## Esercizio assegnato
Estrai le righe che iniziano con quella contenente "Q: Determine how many muffins are present." e terminano con quella contenente "Count of roses: 10", entrambe incluse, e riportale identiche, senza altre righe.

[Voci elencate in un dataset]
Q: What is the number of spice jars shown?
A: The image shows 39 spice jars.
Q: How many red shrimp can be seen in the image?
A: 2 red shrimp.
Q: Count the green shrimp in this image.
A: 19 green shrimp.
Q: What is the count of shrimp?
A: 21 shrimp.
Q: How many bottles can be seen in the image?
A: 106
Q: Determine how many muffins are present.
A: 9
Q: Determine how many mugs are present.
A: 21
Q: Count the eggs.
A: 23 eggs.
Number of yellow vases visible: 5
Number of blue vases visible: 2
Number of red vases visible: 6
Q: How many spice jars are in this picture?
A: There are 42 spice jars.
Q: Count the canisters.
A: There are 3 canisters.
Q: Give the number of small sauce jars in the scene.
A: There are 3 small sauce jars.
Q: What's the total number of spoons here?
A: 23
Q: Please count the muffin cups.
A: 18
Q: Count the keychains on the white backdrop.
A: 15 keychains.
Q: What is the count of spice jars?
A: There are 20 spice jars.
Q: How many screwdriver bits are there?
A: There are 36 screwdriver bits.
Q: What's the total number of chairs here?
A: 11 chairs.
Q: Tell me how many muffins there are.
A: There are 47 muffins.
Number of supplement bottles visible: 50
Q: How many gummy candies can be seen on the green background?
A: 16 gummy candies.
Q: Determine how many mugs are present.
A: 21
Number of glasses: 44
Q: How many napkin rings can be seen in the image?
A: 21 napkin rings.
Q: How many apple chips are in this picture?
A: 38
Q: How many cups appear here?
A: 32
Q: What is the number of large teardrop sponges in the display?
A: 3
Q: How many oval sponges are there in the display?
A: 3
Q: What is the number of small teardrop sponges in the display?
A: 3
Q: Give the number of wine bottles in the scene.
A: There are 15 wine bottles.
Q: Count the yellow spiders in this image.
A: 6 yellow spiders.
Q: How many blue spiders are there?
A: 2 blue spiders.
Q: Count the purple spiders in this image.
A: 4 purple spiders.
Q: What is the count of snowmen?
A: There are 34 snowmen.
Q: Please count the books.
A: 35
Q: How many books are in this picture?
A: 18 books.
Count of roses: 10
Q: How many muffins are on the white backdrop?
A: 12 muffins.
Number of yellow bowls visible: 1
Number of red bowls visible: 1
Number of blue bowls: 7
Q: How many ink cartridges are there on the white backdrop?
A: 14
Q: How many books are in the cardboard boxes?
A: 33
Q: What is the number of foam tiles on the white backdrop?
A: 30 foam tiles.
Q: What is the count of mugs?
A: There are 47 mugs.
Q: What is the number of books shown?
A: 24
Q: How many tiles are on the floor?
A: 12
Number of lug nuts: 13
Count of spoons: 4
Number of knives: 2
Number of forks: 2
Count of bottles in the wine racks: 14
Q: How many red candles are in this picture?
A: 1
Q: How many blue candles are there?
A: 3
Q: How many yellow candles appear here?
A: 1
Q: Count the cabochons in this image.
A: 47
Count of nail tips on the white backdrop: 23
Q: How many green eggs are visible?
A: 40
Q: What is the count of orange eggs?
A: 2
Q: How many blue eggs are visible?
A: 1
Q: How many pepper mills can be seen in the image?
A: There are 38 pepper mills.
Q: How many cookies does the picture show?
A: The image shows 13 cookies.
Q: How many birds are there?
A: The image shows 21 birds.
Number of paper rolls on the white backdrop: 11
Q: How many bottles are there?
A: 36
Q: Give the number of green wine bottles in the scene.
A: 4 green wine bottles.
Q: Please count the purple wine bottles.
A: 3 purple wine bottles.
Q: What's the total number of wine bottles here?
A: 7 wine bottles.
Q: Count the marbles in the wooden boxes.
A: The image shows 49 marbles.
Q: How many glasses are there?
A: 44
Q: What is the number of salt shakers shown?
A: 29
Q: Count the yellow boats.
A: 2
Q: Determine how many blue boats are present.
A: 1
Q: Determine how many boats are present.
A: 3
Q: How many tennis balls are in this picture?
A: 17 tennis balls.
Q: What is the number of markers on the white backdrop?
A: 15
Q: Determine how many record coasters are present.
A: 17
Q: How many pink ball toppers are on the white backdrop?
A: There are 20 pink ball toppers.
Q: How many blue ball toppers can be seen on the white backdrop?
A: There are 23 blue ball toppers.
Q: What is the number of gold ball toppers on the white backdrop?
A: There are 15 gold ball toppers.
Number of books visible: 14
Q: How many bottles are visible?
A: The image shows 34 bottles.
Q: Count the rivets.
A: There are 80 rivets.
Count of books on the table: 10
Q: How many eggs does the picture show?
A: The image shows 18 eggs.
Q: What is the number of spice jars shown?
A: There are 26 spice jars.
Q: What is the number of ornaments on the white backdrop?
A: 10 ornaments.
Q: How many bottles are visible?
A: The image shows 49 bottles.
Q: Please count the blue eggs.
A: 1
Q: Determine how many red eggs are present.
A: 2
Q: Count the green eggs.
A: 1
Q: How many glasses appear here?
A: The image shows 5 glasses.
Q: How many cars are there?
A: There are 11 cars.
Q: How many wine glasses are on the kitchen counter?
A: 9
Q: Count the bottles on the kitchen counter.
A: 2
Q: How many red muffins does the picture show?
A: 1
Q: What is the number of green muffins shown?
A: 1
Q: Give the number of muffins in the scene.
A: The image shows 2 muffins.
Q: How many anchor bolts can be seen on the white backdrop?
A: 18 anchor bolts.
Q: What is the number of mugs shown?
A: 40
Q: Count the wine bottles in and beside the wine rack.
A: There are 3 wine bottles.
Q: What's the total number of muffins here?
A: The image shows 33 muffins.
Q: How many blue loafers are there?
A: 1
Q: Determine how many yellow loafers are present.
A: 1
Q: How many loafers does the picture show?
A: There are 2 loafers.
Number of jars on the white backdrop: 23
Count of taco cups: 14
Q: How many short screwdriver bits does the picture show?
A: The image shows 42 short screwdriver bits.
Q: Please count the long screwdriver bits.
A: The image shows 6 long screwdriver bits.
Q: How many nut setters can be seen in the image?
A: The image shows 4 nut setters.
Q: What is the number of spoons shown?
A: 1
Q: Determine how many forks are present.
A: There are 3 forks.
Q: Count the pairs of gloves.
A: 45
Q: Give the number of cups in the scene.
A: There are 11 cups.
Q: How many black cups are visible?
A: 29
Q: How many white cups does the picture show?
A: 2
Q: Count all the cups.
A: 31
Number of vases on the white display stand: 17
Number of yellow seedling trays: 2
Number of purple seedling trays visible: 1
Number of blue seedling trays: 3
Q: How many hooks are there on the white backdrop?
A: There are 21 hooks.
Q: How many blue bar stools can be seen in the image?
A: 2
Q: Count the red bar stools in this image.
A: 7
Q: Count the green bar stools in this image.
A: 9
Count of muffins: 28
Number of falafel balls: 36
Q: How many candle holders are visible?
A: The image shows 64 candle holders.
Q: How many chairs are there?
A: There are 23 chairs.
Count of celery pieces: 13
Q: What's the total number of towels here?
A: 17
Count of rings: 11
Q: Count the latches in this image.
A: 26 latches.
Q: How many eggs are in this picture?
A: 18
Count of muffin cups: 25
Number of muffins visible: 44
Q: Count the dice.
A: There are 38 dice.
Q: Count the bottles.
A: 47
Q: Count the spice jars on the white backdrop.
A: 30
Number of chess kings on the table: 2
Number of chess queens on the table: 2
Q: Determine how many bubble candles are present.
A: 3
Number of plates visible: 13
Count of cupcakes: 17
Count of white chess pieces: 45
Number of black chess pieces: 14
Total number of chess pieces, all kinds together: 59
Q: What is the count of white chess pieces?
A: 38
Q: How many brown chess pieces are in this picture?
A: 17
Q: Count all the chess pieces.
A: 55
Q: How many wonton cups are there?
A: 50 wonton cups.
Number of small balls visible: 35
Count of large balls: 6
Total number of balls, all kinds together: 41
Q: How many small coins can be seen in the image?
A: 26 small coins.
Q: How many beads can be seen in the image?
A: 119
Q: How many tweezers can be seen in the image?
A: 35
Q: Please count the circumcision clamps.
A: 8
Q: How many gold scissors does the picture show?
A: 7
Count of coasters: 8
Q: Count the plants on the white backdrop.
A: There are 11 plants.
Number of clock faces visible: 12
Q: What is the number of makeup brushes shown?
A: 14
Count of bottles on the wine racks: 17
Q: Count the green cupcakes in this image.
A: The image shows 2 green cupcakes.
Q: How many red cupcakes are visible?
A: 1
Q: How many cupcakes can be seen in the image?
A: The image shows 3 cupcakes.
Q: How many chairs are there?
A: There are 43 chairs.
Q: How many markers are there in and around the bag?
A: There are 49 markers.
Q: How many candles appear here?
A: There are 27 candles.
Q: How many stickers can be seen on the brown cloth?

## Output completo
Q: Determine how many muffins are present.
A: 9
Q: Determine how many mugs are present.
A: 21
Q: Count the eggs.
A: 23 eggs.
Number of yellow vases visible: 5
Number of blue vases visible: 2
Number of red vases visible: 6
Q: How many spice jars are in this picture?
A: There are 42 spice jars.
Q: Count the canisters.
A: There are 3 canisters.
Q: Give the number of small sauce jars in the scene.
A: There are 3 small sauce jars.
Q: What's the total number of spoons here?
A: 23
Q: Please count the muffin cups.
A: 18
Q: Count the keychains on the white backdrop.
A: 15 keychains.
Q: What is the count of spice jars?
A: There are 20 spice jars.
Q: How many screwdriver bits are there?
A: There are 36 screwdriver bits.
Q: What's the total number of chairs here?
A: 11 chairs.
Q: Tell me how many muffins there are.
A: There are 47 muffins.
Number of supplement bottles visible: 50
Q: How many gummy candies can be seen on the green background?
A: 16 gummy candies.
Q: Determine how many mugs are present.
A: 21
Number of glasses: 44
Q: How many napkin rings can be seen in the image?
A: 21 napkin rings.
Q: How many apple chips are in this picture?
A: 38
Q: How many cups appear here?
A: 32
Q: What is the number of large teardrop sponges in the display?
A: 3
Q: How many oval sponges are there in the display?
A: 3
Q: What is the number of small teardrop sponges in the display?
A: 3
Q: Give the number of wine bottles in the scene.
A: There are 15 wine bottles.
Q: Count the yellow spiders in this image.
A: 6 yellow spiders.
Q: How many blue spiders are there?
A: 2 blue spiders.
Q: Count the purple spiders in this image.
A: 4 purple spiders.
Q: What is the count of snowmen?
A: There are 34 snowmen.
Q: Please count the books.
A: 35
Q: How many books are in this picture?
A: 18 books.
Count of roses: 10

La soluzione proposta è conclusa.